Menu
in ,

Pengurangan Sanksi Bagi Pelanggar Pajak di RUU HPP

Pengurangan Sanksi Bagi Pelanggar Pajak di RUU HPP

FOTO: IST

Pajak.com, Jakarta – Rancangan Undang-Undang Harmonisasi Peraturan Perpajakan (RUU HPP) telah mengatur pengurangan sanksi bagi pelanggar pajak. Pemerintah berharap hal itu dapat menciptakan kepatuhan sukarela Wajib Pajak (WP). Berikut daftar pengurangan sanksi dalam RUU yang telah disahkan Dewan Perwakilan Rakyat (DPR) itu:

Pertama, sanksi pemeriksaan untuk WP yang tidak menyampaikan surat pemberitahuan (SPT) tahunan atau kurang bayar pajak penghasilan (PPh) akan dikenakan denda bunga 20 persen. Jika dibandingkan dengan UU Ketentuan Umum dan Tata Cara Perpajakan (KUP) sanksi yang dikenakan 50 persen. Denda bunga ini telah menyesuaikan pasar (suku bunga acuan), sehingga WP tidak kena denda yang sangat tinggi.

Kedua, PPh kurang potong juga akan dikenakan denda tambahan 20 persen. Jika dibandingkan UU KUP, sanksi pelanggaran ini dikenakan sanksi 100 persen.

Ketiga, PPh dipotong tetapi tidak disetor kena denda 75 persen. Sebelumnya dalam UU KUP dikenakan denda 100 persen.

Keempat, pajak pertambahan nilai (PPN) dan pajak penjualan atas barang mewah (PPnBM) kurang bayar dikenakan denda 75 persen. Sementara dibandingkan dengan UU KUP, denda yang ditetapkan sebesar 100 persen.

Kelima, bagi WP yang mengajukan keberatan atau pengadilan, tetapi perkara justru dimenangkan oleh Direktorat Jenderal Pajak (DJP), maka WP akan kena denda 30 persen. Denda itu juga lebih rendah dibandingkan UU KUP, yakni 50 persen.

Keenam, jika WP kembali banding dan DJP memenangkan lagi perkara itu, maka sanksi denda yang dikenakan lebih tinggi, yaitu 60 persen. Persentase ini juga lebih rendah dibandingkan UU KUP yang menetapkan denda 100 persen. Ketujuh, penghapusan pidana penjara.
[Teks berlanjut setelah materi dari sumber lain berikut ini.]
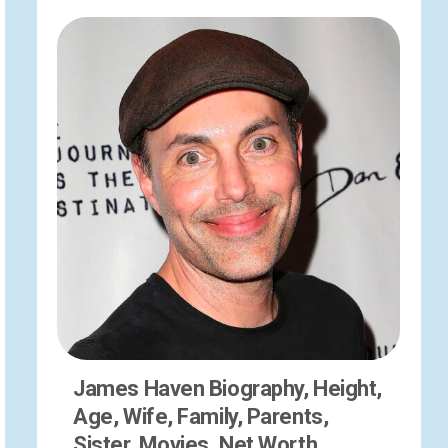
James Haven Biography, Height,
Age, Wife, Family, Parents,
Sister, Movies, Net Worth,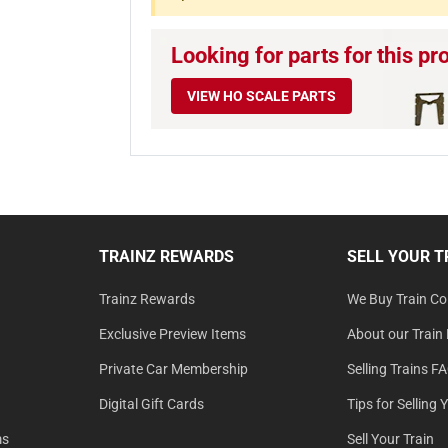
Looking for parts for this pr
VIEW HO SCALE PARTS
TRAINZ REWARDS
SELL YOUR T
Trainz Rewards
We Buy Train Col
Exclusive Preview Items
About our Train 
Private Car Membership
Selling Trains F
Digital Gift Cards
Tips for Selling 
ms
Sell Your Train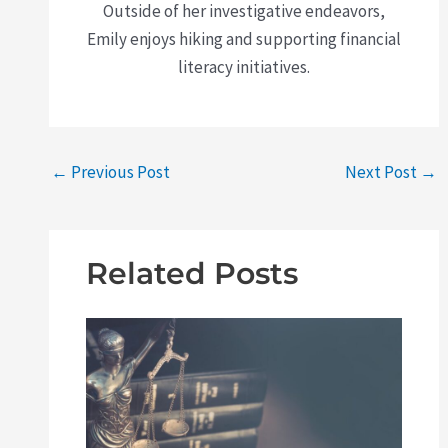
Outside of her investigative endeavors,
Emily enjoys hiking and supporting financial
literacy initiatives.
←
Previous Post
Next Post
→
Related Posts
Menteri Keuangan Sri Mulyani Indrawati menjelaskan, UU HPP ini berusaha memberi kepastian hukum dan keadilan bagi pengemplang pajak yang kasusnya masuk sampai tahap persidangan. Sri Mulyani menyebut, WP akan diberi kesempatan untuk mengembalikan kerugian negara dengan cara membayar pokok pajak dan sanksi, sehingga tidak perlu dituntut pidana penjara.
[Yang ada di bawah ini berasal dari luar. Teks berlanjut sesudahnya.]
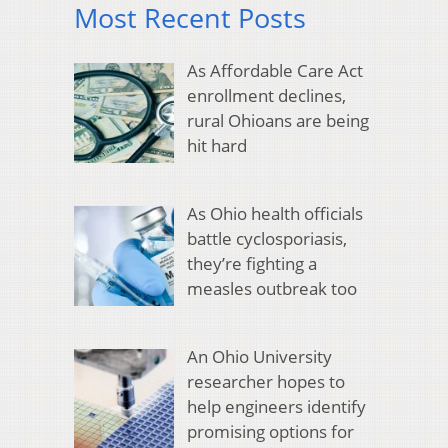
Most Recent Posts
As Affordable Care Act
enrollment declines,
rural Ohioans are being
hit hard
As Ohio health officials
battle cyclosporiasis,
they’re fighting a
measles outbreak too
An Ohio University
researcher hopes to
help engineers identify
promising options for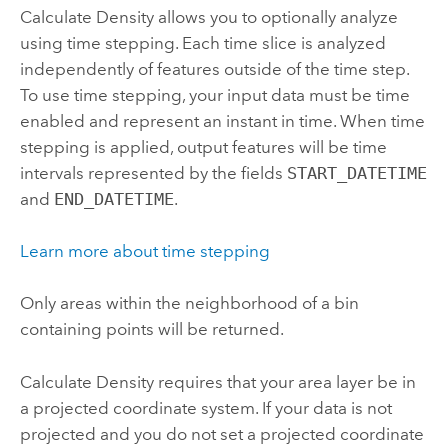
Calculate Density
allows you to optionally analyze
using time stepping. Each time slice is analyzed
independently of features outside of the time step.
To use time stepping, your input data must be time
enabled and represent an instant in time. When time
stepping is applied, output features will be time
intervals represented by the fields
START_DATETIME
and
END_DATETIME
.
Learn more about time stepping
Only areas within the neighborhood of a bin
containing points will be returned.
Calculate Density
requires that your area layer be in
a projected coordinate system. If your data is not
projected and you do not set a projected coordinate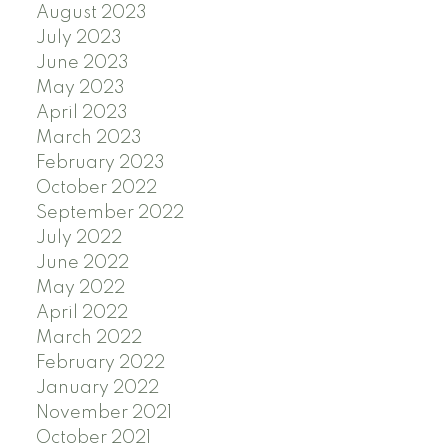
August 2023
July 2023
June 2023
May 2023
April 2023
March 2023
February 2023
October 2022
September 2022
July 2022
June 2022
May 2022
April 2022
March 2022
February 2022
January 2022
November 2021
October 2021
“Dalam peraturan ini memang akan memberikan gambaran mengenai sanksi yang relatif lebih rendah, tapi tetap memberikan pencegahan terhadap berbagai upaya untuk penghindaran pajak,” kata Sri Mulyani.

Menurutnya, pengurangan sanksi pada saat pemeriksaan juga seirama dengan UU Cipta Kerja. Pemerintah berharap hal ini dapat menciptakan kepatuhan pajak sukarela.
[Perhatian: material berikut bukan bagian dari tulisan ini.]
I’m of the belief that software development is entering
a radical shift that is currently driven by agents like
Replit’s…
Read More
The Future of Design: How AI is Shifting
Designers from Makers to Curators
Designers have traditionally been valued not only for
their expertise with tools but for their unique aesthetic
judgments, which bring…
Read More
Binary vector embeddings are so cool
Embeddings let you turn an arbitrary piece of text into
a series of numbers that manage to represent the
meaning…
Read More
Direktur Eksekutif Pratama Kreston Tax Research Institute (TRI) Prianto Budi Saptono mengatakan, pengurangan sanksi dalam UU HPP itu dinilai sudah ideal, khususnya tentang penghapusan pidana penjara bagi pelanggar pajak. Pengurangan sanksi dalam RUU HPP merupakan hasil dari kompromi antara pemerintah dan DPR yang telah mewakili masyarakat Indonesia.

“Dari sudut tujuan penyusunan RUU HPP berupa peningkatan kepatuhan sukarela atau voluntary compliance, saya melihat kebijakan pengenaan sanksi di UU HPP sudah memadai karena tidak memberatkan Wajib Pajak,” kata Prianto.